“Yes,” croaked Du Toit, “but not the Salt Pan!”
Nor was it. The white sand which I had first seen, and taken for granted as salt, only extended round the slopes of the dunes encircling the pan, which was mainly composed of hard-baked greenish mud, covered with a glaze and as smooth as a billiard-table. Here and there lay a few pebbles of jasper and quartz similar to those found all over the north-west, but there was nothing at all approaching the “indications” we were in search of, and we had evidently stumbled upon quite a different pan from any of those described by Old Gert.
Meanwhile it was rapidly growing dark, and Du Toit very sensibly suggested that, whilst there was yet a little light, we should separate and search the pan as much as possible, to see if by great luck there might be a little water in any of the slight hollows. But nothing but a little still moist mud rewarded us, and we wearily sought a nook in the dunes and threw ourselves down to sleep. We had biltong and roster-kook enough, but scarcely a gill of water between the three of us, and our mouths and throats were already so parched and dry that it was difficult to sleep.
“Straight back over our spoors, as soon as it’s light enough to see them,” said Gert du Toit as we discussed the situation. We were a full day from water, and although in no danger, we could afford to run no risks.
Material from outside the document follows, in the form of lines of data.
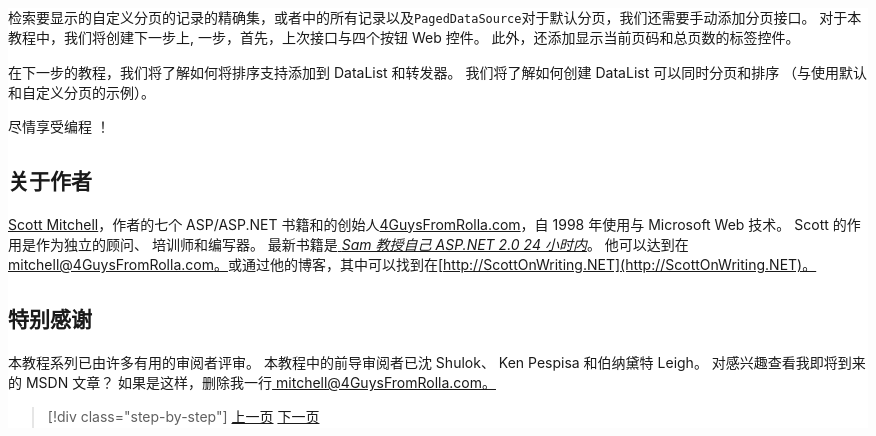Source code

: 检索要显示的自定义分页的记录的精确集，或者中的所有记录以及`PagedDataSource`对于默认分页，我们还需要手动添加分页接口。 对于本教程中，我们将创建下一步上, 一步，首先，上次接口与四个按钮 Web 控件。 此外，还添加显示当前页码和总页数的标签控件。

在下一步的教程，我们将了解如何将排序支持添加到 DataList 和转发器。 我们将了解如何创建 DataList 可以同时分页和排序 （与使用默认和自定义分页的示例）。

尽情享受编程 ！

## <a name="about-the-author"></a>关于作者

[Scott Mitchell](http://www.4guysfromrolla.com/ScottMitchell.shtml)，作者的七个 ASP/ASP.NET 书籍和的创始人[4GuysFromRolla.com](http://www.4guysfromrolla.com)，自 1998 年使用与 Microsoft Web 技术。 Scott 的作用是作为独立的顾问、 培训师和编写器。 最新书籍是[ *Sam 教授自己 ASP.NET 2.0 24 小时内*](https://www.amazon.com/exec/obidos/ASIN/0672327384/4guysfromrollaco)。 他可以达到在[ mitchell@4GuysFromRolla.com。](mailto:mitchell@4GuysFromRolla.com)或通过他的博客，其中可以找到在[http://ScottOnWriting.NET](http://ScottOnWriting.NET)。

## <a name="special-thanks-to"></a>特别感谢

本教程系列已由许多有用的审阅者评审。 本教程中的前导审阅者已沈 Shulok、 Ken Pespisa 和伯纳黛特 Leigh。 对感兴趣查看我即将到来的 MSDN 文章？ 如果是这样，删除我一行[ mitchell@4GuysFromRolla.com。](mailto:mitchell@4GuysFromRolla.com)

>[!div class="step-by-step"]
[上一页](sorting-data-in-a-datalist-or-repeater-control-cs.md)
[下一页](sorting-data-in-a-datalist-or-repeater-control-vb.md)
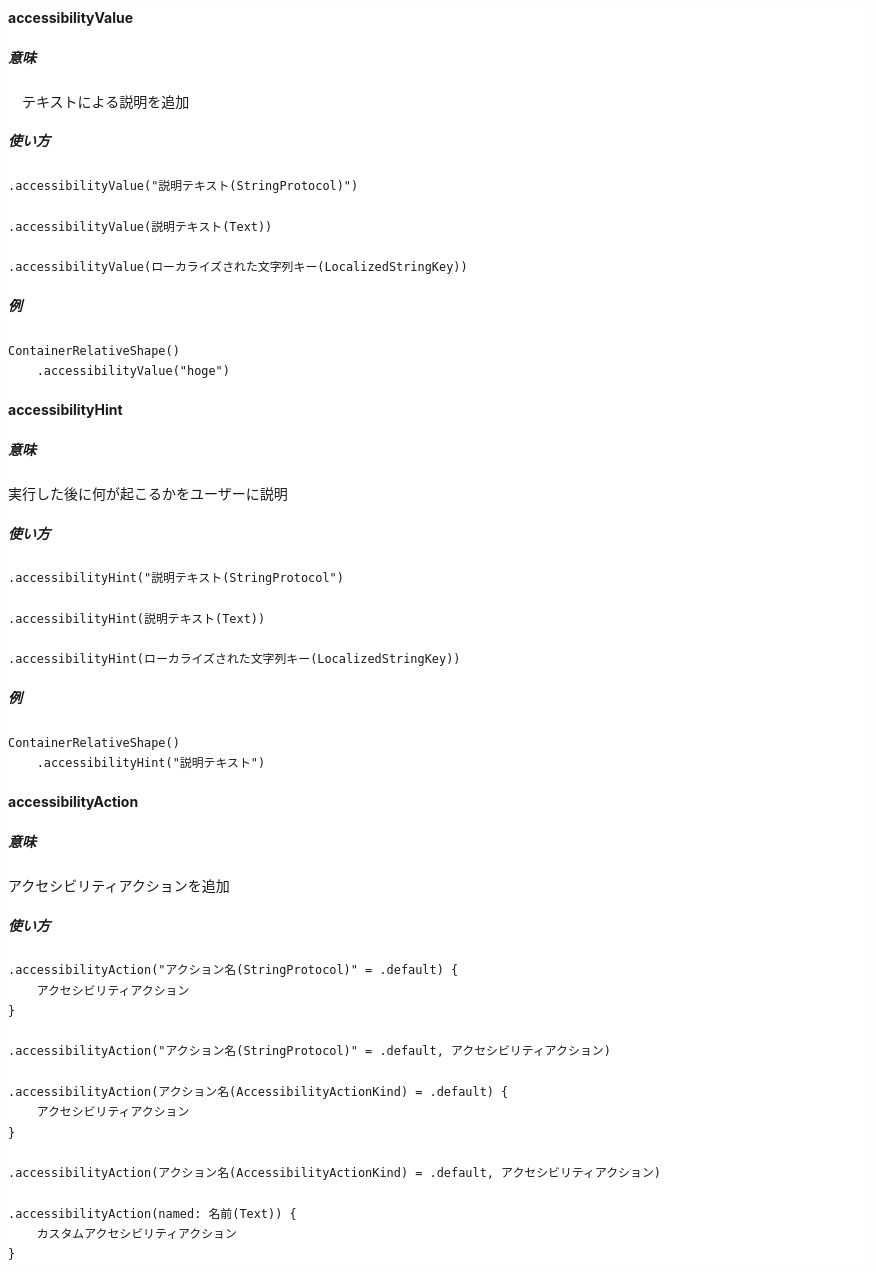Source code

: #### accessibilityValue

##### 意味

　テキストによる説明を追加

##### 使い方

    .accessibilityValue("説明テキスト(StringProtocol)")

    .accessibilityValue(説明テキスト(Text))

    .accessibilityValue(ローカライズされた文字列キー(LocalizedStringKey))

##### 例

    ContainerRelativeShape()
        .accessibilityValue("hoge")

#### accessibilityHint

##### 意味

実行した後に何が起こるかをユーザーに説明

##### 使い方

    .accessibilityHint("説明テキスト(StringProtocol")

    .accessibilityHint(説明テキスト(Text))

    .accessibilityHint(ローカライズされた文字列キー(LocalizedStringKey))

##### 例

    ContainerRelativeShape()
        .accessibilityHint("説明テキスト")

#### accessibilityAction

##### 意味

アクセシビリティアクションを追加

##### 使い方

    .accessibilityAction("アクション名(StringProtocol)" = .default) {
        アクセシビリティアクション
    }

    .accessibilityAction("アクション名(StringProtocol)" = .default, アクセシビリティアクション)

    .accessibilityAction(アクション名(AccessibilityActionKind) = .default) {
        アクセシビリティアクション
    }

    .accessibilityAction(アクション名(AccessibilityActionKind) = .default, アクセシビリティアクション)

    .accessibilityAction(named: 名前(Text)) {
        カスタムアクセシビリティアクション
    }
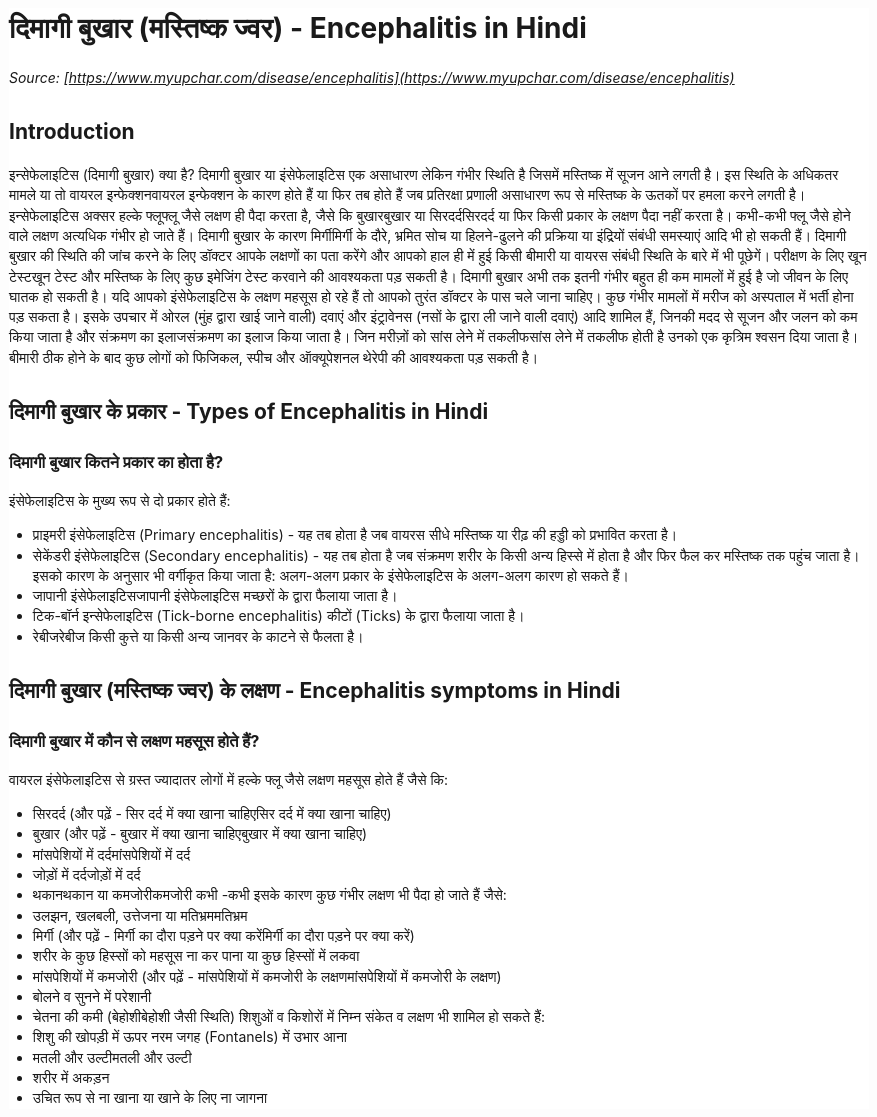 # दिमागी बुखार (मस्तिष्क ज्वर) - Encephalitis in Hindi
_Source: [https://www.myupchar.com/disease/encephalitis](https://www.myupchar.com/disease/encephalitis)_

## Introduction
इन्सेफेलाइटिस (दिमागी बुखार​) क्या है?
दिमागी बुखार या इंसेफेलाइटिस एक असाधारण लेकिन गंभीर स्थिति है जिसमें मस्तिष्क में सूजन आने लगती है। इस स्थिति के अधिकतर मामले या तो वायरल इन्फेक्शनवायरल इन्फेक्शन के कारण होते हैं या फिर तब होते हैं जब प्रतिरक्षा प्रणाली असाधारण रूप से मस्तिष्क के ऊतकों पर हमला करने लगती है।
इन्सेफेलाइटिस अक्सर हल्के फ्लूफ्लू जैसे लक्षण ही पैदा करता है, जैसे कि बुखारबुखार या सिरदर्दसिरदर्द या फिर किसी प्रकार के लक्षण पैदा नहीं करता है। कभी-कभी फ्लू जैसे होने वाले लक्षण अत्यधिक गंभीर हो जाते हैं। दिमागी बुखार के कारण मिर्गीमिर्गी के दौरे, भ्रमित सोच या हिलने-ढुलने की प्रक्रिया या इंद्रियों संबंधी समस्याएं आदि भी हो सकती हैं। दिमागी बुखार की स्थिति की जांच करने के लिए डॉक्टर आपके लक्षणों का पता करेंगे और आपको हाल ही में हुई किसी बीमारी या वायरस संबंधी स्थिति के बारे में भी पूछेगें। परीक्षण के लिए खून टेस्टखून टेस्ट और मस्तिष्क के लिए कुछ इमेजिंग टेस्ट करवाने की आवश्यकता पड़ सकती है।
दिमागी बुखार अभी तक इतनी गंभीर बहुत ही कम मामलों में हुई है जो जीवन के लिए घातक हो सकती है। यदि आपको इंसेफेलाइटिस के लक्षण महसूस हो रहे हैं तो आपको तुरंत डॉक्टर के पास चले जाना चाहिए। कुछ गंभीर मामलों में मरीज को अस्पताल में भर्ती होना पड़ सकता है। इसके उपचार में ओरल (मुंह द्वारा खाई जाने वाली) दवाएं और इंट्रावेनस (नसों के द्वारा ली जाने वाली दवाएं) आदि शामिल हैं, जिनकी मदद से सूजन और जलन को कम किया जाता है और संक्रमण का इलाजसंक्रमण का इलाज किया जाता है। जिन मरीज़ों को सांस लेने में तकलीफसांस लेने में तकलीफ होती है उनको एक कृत्रिम श्वसन दिया जाता है। बीमारी ठीक होने के बाद कुछ लोगों को फिजिकल, स्पीच और ऑक्यूपेशनल थेरेपी की आवश्यकता पड़ सकती है।

## दिमागी बुखार के प्रकार - Types of Encephalitis in Hindi
### दिमागी बुखार कितने प्रकार का होता है?
इंसेफेलाइटिस के मुख्य रूप से दो प्रकार होते हैं:
- प्राइमरी इंसेफेलाइटिस (Primary encephalitis) - यह तब होता है जब वायरस सीधे मस्तिष्क या रीढ़ की हड्डी को प्रभावित करता है।
- सेकेंडरी इंसेफेलाइटिस (Secondary encephalitis) - यह तब होता है जब संक्रमण शरीर के किसी अन्य हिस्से में होता है और फिर फैल कर मस्तिष्क तक पहुंच जाता है।
इसको कारण के अनुसार भी वर्गीकृत किया जाता है:
अलग-अलग प्रकार के इंसेफेलाइटिस के अलग-अलग कारण हो सकते हैं।
- जापानी इंसेफेलाइटिसजापानी इंसेफेलाइटिस मच्छरों के द्वारा फैलाया जाता है।
- टिक-बॉर्न इन्सेफेलाइटिस (Tick-borne encephalitis) कीटों (Ticks) के द्वारा फैलाया जाता है।
- रेबीजरेबीज किसी कुत्ते या किसी अन्य जानवर के काटने से फैलता है।


## दिमागी बुखार (मस्तिष्क ज्वर) के लक्षण - Encephalitis symptoms in Hindi
### दिमागी बुखार में कौन से लक्षण महसूस होते हैं?
वायरल इंसेफेलाइटिस से ग्रस्त ज्यादातर लोगों में हल्के फ्लू जैसे लक्षण महसूस होते हैं जैसे कि:
- सिरदर्द (और पढ़ें - सिर दर्द में क्या खाना चाहिएसिर दर्द में क्या खाना चाहिए)
- बुखार (और पढ़ें - बुखार में क्या खाना चाहिएबुखार में क्या खाना चाहिए)
- मांसपेशियों में दर्दमांसपेशियों में दर्द
- जोड़ों में दर्दजोड़ों में दर्द
- थकानथकान या कमजोरीकमजोरी
कभी -कभी इसके कारण कुछ गंभीर लक्षण भी पैदा हो जाते हैं जैसे:
- उलझन, खलबली, उत्तेजना या मतिभ्रममतिभ्रम
- मिर्गी (और पढ़ें - मिर्गी का दौरा पड़ने पर क्या करेंमिर्गी का दौरा पड़ने पर क्या करें)
- शरीर के कुछ हिस्सों को महसूस ना कर पाना या कुछ हिस्सों में लकवा
- मांसपेशियों में कमजोरी (और पढ़ें - मांसपेशियों में कमजोरी के लक्षणमांसपेशियों में कमजोरी के लक्षण)
- बोलने व सुनने में परेशानी
- चेतना की कमी (बेहोशीबेहोशी जैसी स्थिति)
शिशुओं व किशोरों में निम्न संकेत व लक्षण भी शामिल हो सकते हैं:
- शिशु की खोपड़ी में ऊपर नरम जगह (Fontanels) में उभार आना
- मतली और उल्टीमतली और उल्टी
- शरीर में अकड़न
- उचित रूप से ना खाना या खाने के लिए ना जागना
In the desert the nights are often extremely cold, and before morning we were awake and shivering, and as soon as the first peep of dawn appeared we searched the vicinity for dry bush, and soon had a fire, round which we crouched till daylight. And then we did a sensible thing which, however, led to our doing an extremely stupid one. For it struck us to climb the big dune and spy out our surroundings, instead of turning straight back before the cool of the morning had gone. The dune towered a good fifty feet above the surrounding ridges, and as we reached the top, an extraordinary panorama stretched out before us. For eastward there lay pan after pan, looking exactly like little lakes left in the sand by the receding tide, their white rims and dark blue centres showing up clearly among the surrounding wilderness of reddish dunes and grey-green scrub. At least a dozen of them were in sight, and the little clouds hanging low over the farther distance showed where numerous others were situated. On more than one large numbers of gemsbok could be seen, and the thickness of the vegetation appeared to prove that in that direction at least there would be t’samma. Our resolution to return vanished instantly. Probably these were the very pans of which we were in search, and a few hours might fill our pockets with diamonds! At any rate these pans were entirely different in appearance from the one beneath us, and the deep blue colour of several of them, and their circular shape, were very suggestive. Moreover there would probably be water!
“Wait a minute,” said Du Toit, as we were making a beeline east towards them. “This is exactly how men get lost and die of thirst. Suppose we don’t find water or t’samma? It will take us half a day to reach and search one or two of them, and we shall never get back! We are thirsty now, and by noon we shall be half mad. We’d better go back.”
So far we had not looked in that direction at all, but as we turned reluctantly westward an even more wonderful sight met our eyes. For there, apparently but an hour or two away and slightly to the south, lay the Salt Pan, a wide expanse of snowy white, apparently a frozen lake covered with untrodden snow, and bounded on the far side by gigantic dunes. And beyond it, unmistakable in size and contour, rose the huge dune of “Aar Pan,” whose long blue floor could be seen extending for miles beneath it.
Apparently, then, we had passed within a mile or two of the Salt Pan about noon of the previous day, though the many dunes we had climbed had given us no glimpse of it!
Anyway there it was at last, impossible to miss, and we immediately decided to make for it, for it appeared but a trifling detour from our homeward track, and we had no fear of not finding our way back that way.
Once down from the big dune, and naturally the pan was lost sight of, but we were not taking any more chances, and worked by compass. Terrible work it was too, for we found no obliging straat leading in the right direction, but had to toil over ridge after ridge of extremely loose, bare sand, which, as the day advanced, became so hot that the hand could scarcely be borne upon it.